**EXERCISE**
List each line of the data that holds the word "cuboid".

** Opening MATERIALS PROVIDED block **

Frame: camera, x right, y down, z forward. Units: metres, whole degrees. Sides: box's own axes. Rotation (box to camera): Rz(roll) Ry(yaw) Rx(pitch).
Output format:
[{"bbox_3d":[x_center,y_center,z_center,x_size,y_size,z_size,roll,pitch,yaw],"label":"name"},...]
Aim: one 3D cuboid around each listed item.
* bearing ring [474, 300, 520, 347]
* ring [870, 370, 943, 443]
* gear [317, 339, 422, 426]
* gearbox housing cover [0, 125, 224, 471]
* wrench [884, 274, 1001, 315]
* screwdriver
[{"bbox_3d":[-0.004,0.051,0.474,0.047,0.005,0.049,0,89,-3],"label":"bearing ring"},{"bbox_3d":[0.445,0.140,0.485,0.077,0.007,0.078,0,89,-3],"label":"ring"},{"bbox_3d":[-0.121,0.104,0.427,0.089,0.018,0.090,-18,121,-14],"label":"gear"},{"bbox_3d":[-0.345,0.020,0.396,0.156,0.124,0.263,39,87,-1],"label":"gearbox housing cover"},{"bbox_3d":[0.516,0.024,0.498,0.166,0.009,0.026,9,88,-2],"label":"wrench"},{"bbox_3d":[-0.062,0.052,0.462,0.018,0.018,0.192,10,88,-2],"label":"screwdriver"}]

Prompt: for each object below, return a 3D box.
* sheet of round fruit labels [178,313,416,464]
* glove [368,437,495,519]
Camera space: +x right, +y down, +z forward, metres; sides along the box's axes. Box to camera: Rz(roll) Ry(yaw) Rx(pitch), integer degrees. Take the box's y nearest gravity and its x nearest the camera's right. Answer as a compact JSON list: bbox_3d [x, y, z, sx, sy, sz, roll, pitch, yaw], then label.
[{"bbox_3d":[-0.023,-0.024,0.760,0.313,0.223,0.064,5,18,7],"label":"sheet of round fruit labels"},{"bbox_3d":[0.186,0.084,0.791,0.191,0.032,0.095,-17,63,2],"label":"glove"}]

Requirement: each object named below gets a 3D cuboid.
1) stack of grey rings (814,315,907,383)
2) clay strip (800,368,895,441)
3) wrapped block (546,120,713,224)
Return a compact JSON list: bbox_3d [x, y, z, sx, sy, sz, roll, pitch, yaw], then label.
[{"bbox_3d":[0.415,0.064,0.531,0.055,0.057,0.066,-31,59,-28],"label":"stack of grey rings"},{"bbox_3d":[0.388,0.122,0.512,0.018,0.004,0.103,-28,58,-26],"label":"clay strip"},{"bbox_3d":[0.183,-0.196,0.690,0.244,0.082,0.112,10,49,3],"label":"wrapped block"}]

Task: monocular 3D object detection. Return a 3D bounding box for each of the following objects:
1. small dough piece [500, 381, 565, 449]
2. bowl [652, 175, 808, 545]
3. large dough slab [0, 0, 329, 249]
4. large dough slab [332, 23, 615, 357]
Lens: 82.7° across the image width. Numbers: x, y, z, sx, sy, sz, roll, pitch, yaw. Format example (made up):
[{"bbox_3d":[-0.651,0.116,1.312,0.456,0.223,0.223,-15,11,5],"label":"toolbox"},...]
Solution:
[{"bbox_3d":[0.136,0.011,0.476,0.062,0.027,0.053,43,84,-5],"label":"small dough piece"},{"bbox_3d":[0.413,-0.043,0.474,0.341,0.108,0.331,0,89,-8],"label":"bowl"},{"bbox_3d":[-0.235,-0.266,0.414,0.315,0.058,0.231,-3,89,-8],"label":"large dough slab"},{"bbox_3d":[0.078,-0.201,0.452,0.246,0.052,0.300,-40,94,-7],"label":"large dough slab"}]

** Closing MATERIALS PROVIDED block **

**SOLUTION FOR THIS PROBLEM**
Aim: one 3D cuboid around each listed item.
Requirement: each object named below gets a 3D cuboid.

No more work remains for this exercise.